*ASSIGNED TASK 1:* Decide whether each statement agrees with the decision tree excerpt. Answer yes or no for each, and quote the excerpt's deciding words. (a) DT is mainly used for grouping and classification modeling in data mining. (b) In each tree, a node defines the value for the node itself. (c) Table 4 lists the hyper/control parameters of the DT model developed to predict pore pressure.
*ASSIGNED TASK 2:* Reproduce word for word the part of the decision tree excerpt starting with "Developing the conceptual" and going on through "predict pore pressure.".

Developing the conceptual rule in DT is much more straightforward than constructing the numerical weights of the connections in neural network nodes (Anuradha and Gupta 2014; Barros et al. 2012). DT is mainly used for grouping and classification modeling in data mining (Gavankar and Sawarkar 2017). Each tree is composed of nodes and subsets. Each node represents the features that must be classified, while the subset defines the value for the node itself (Mahesh 2020; Swain and Hauska 1977). The decision tree has been successfully implemented in many fields due to its simple analysis and precision in various data forms (Charbuty and Abdulazeez 2021; Mrva et al. 2019). Table 4 shows the list of hyper/control parameters for the developed DT model to predict pore pressure.

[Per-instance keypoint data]

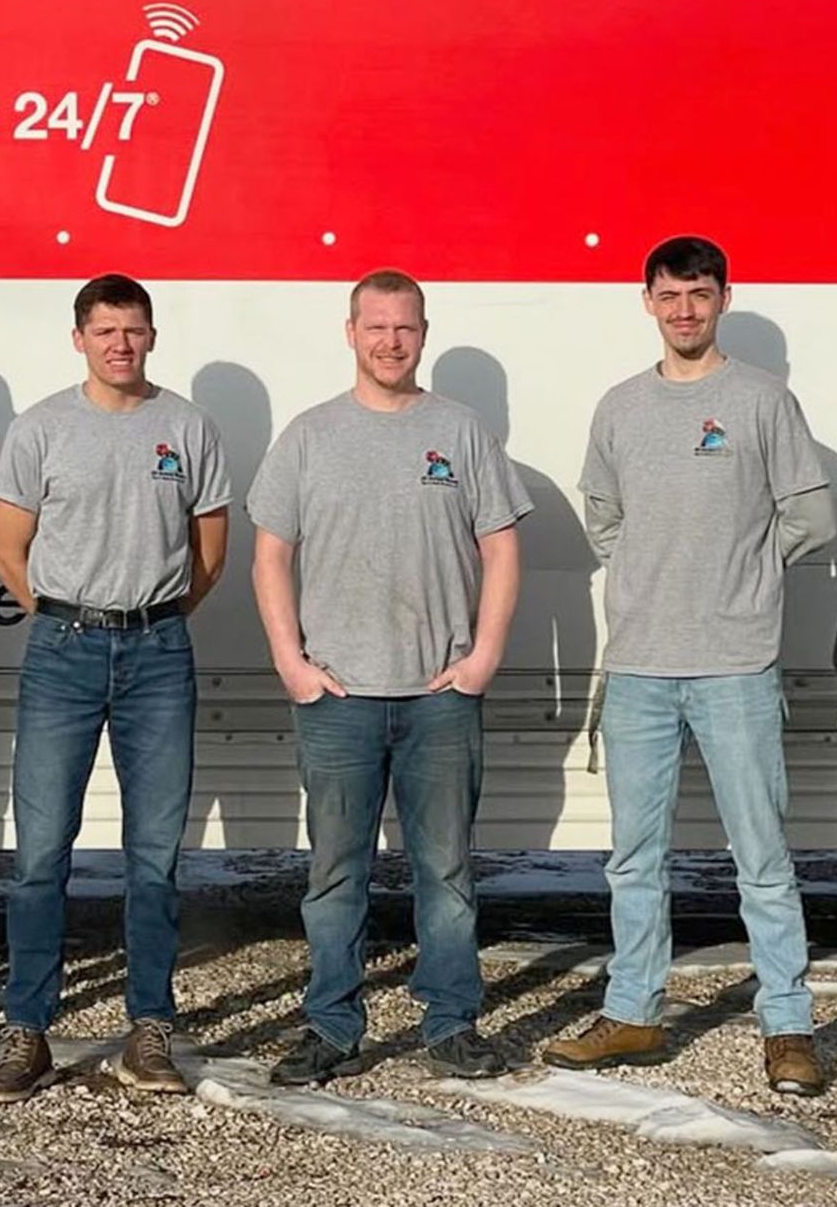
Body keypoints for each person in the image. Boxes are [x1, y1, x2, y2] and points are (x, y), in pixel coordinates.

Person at [543, 235, 836, 1096]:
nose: (684, 309)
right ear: (647, 301)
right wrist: (652, 572)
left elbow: (812, 517)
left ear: (724, 299)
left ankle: (788, 1025)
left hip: (735, 664)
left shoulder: (760, 401)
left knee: (763, 856)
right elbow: (603, 516)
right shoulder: (621, 407)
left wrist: (741, 572)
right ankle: (634, 1011)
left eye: (699, 294)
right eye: (669, 294)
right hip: (637, 667)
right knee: (635, 856)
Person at [248, 268, 531, 1086]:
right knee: (334, 875)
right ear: (350, 332)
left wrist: (481, 659)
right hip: (337, 697)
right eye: (375, 326)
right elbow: (271, 554)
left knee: (446, 872)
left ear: (422, 332)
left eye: (404, 326)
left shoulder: (461, 430)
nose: (390, 340)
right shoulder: (309, 435)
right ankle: (332, 1026)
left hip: (439, 697)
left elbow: (503, 548)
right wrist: (290, 663)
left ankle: (451, 1022)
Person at [0, 274, 230, 1103]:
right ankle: (28, 1030)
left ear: (153, 336)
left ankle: (150, 1027)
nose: (120, 342)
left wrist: (154, 615)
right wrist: (70, 616)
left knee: (154, 857)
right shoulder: (42, 426)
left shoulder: (186, 426)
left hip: (159, 651)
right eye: (105, 329)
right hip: (64, 650)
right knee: (40, 854)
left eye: (134, 329)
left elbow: (209, 551)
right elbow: (11, 550)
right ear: (78, 337)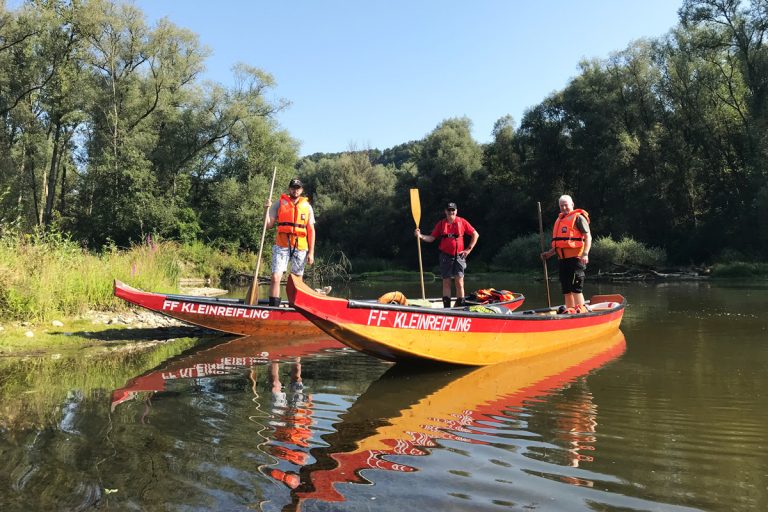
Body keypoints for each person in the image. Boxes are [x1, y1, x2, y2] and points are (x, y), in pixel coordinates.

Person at [415, 202, 479, 308]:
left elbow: (475, 234)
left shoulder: (462, 222)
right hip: (446, 256)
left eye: (453, 210)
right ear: (445, 211)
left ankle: (460, 307)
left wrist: (468, 250)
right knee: (446, 282)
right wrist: (420, 236)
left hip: (459, 256)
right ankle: (447, 308)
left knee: (459, 282)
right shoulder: (441, 224)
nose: (451, 212)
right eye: (449, 210)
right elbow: (431, 238)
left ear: (456, 211)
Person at [265, 178, 316, 306]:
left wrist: (311, 252)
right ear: (289, 189)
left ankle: (295, 307)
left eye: (298, 188)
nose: (295, 190)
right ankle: (273, 308)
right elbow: (268, 225)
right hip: (281, 245)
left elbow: (311, 230)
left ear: (301, 190)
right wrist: (265, 210)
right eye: (293, 187)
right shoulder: (279, 204)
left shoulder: (307, 207)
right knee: (276, 277)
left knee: (297, 280)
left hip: (300, 246)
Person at [541, 195, 592, 313]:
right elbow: (559, 244)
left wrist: (585, 254)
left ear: (572, 204)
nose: (564, 208)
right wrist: (549, 254)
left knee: (575, 289)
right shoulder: (559, 220)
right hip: (562, 260)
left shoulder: (579, 218)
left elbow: (588, 237)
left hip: (576, 258)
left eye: (566, 205)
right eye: (561, 205)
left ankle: (582, 312)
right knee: (566, 290)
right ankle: (570, 312)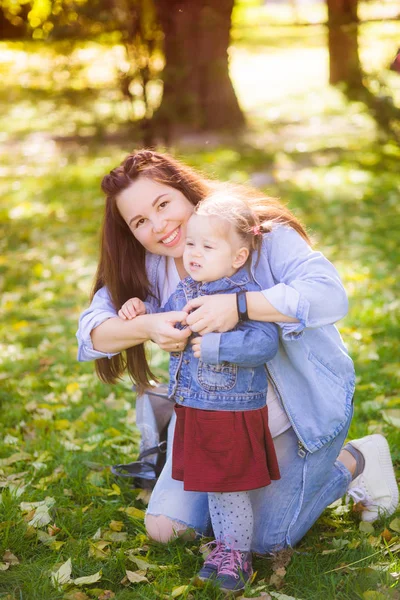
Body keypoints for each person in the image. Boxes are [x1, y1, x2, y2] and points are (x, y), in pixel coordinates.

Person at [76, 149, 398, 559]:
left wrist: (241, 306)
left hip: (296, 415)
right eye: (140, 221)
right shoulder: (151, 266)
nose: (159, 226)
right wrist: (147, 327)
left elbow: (331, 295)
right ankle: (169, 420)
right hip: (214, 421)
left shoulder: (260, 235)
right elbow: (92, 333)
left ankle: (357, 457)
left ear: (186, 192)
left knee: (267, 542)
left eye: (163, 204)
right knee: (166, 530)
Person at [118, 191, 282, 592]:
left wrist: (216, 345)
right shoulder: (189, 288)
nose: (193, 252)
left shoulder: (246, 295)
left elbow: (264, 343)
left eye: (207, 246)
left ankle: (237, 554)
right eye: (191, 243)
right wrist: (142, 314)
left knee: (229, 488)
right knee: (211, 483)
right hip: (193, 406)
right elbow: (170, 322)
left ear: (238, 257)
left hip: (230, 411)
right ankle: (225, 545)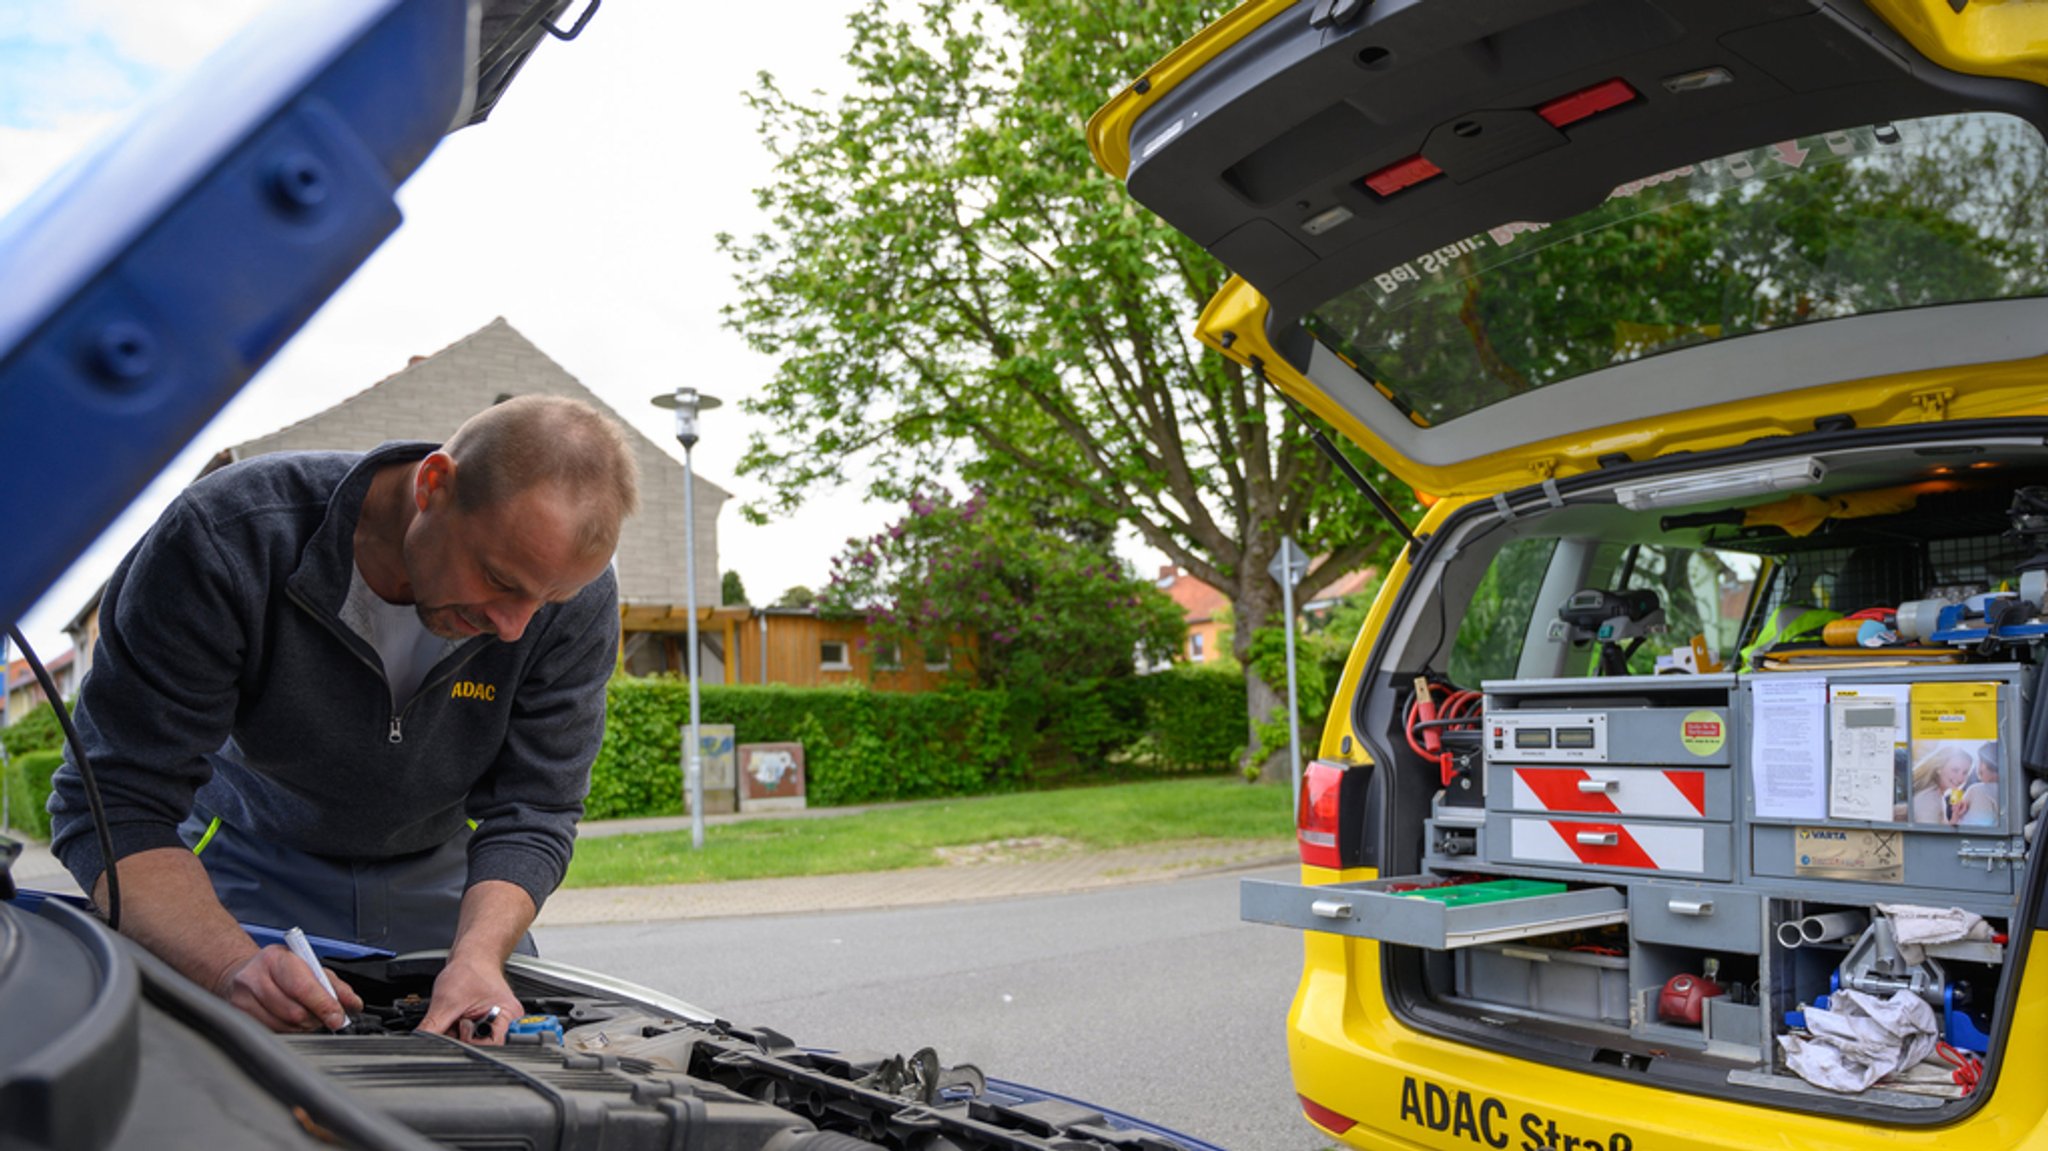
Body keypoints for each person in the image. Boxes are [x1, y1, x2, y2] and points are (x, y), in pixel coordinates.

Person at [46, 395, 638, 1042]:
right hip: (248, 857)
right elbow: (113, 805)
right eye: (498, 578)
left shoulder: (573, 602)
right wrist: (229, 963)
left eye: (547, 599)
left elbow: (535, 808)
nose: (514, 626)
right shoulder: (230, 538)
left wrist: (478, 955)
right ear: (435, 484)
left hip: (443, 870)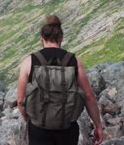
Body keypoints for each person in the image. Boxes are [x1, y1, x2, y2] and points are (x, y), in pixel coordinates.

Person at [17, 15, 103, 145]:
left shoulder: (29, 62)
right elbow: (89, 97)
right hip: (67, 129)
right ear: (61, 38)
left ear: (41, 39)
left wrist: (29, 119)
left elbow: (20, 100)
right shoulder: (74, 61)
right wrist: (98, 126)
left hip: (38, 129)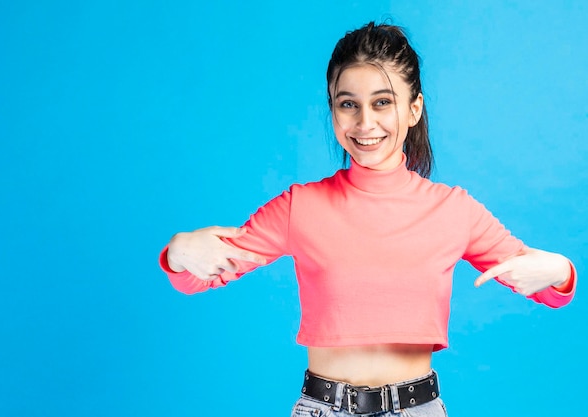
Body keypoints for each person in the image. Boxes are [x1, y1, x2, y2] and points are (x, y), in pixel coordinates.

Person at [159, 22, 576, 416]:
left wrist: (560, 270)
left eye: (382, 102)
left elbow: (547, 287)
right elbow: (199, 275)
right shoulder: (300, 207)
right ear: (333, 110)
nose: (365, 123)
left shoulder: (452, 209)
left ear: (414, 109)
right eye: (348, 105)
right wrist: (179, 252)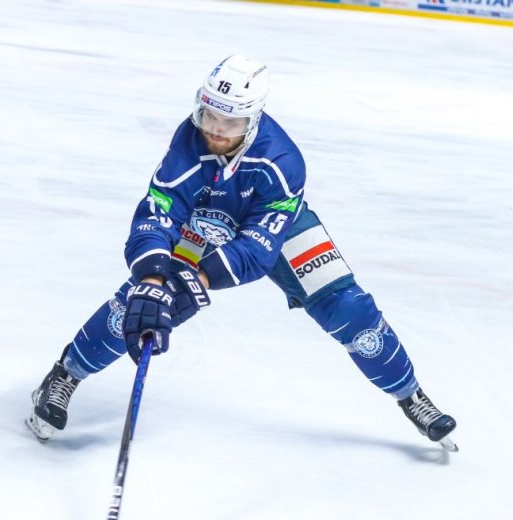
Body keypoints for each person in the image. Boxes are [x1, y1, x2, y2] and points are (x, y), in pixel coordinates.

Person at [26, 54, 457, 448]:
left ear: (253, 120)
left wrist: (197, 279)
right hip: (204, 213)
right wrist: (155, 278)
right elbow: (159, 212)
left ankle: (410, 394)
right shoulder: (189, 141)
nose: (215, 129)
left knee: (348, 307)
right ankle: (64, 375)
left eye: (230, 123)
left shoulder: (283, 162)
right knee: (143, 301)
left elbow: (257, 248)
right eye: (209, 114)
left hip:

*ANSWER BOX 1:*
(a) Yes: "DT is mainly used for grouping and classification modeling in data mining"
(b) No: "Each node represents the features that must be classified, while the subset defines the value for the node itself"
(c) Yes: "Table 4 shows the list of hyper/control parameters for the developed DT model to predict pore pressure"

*ANSWER BOX 2:*
Developing the conceptual rule in DT is much more straightforward than constructing the numerical weights of the connections in neural network nodes (Anuradha and Gupta 2014; Barros et al. 2012). DT is mainly used for grouping and classification modeling in data mining (Gavankar and Sawarkar 2017). Each tree is composed of nodes and subsets. Each node represents the features that must be classified, while the subset defines the value for the node itself (Mahesh 2020; Swain and Hauska 1977). The decision tree has been successfully implemented in many fields due to its simple analysis and precision in various data forms (Charbuty and Abdulazeez 2021; Mrva et al. 2019). Table 4 shows the list of hyper/control parameters for the developed DT model to predict pore pressure.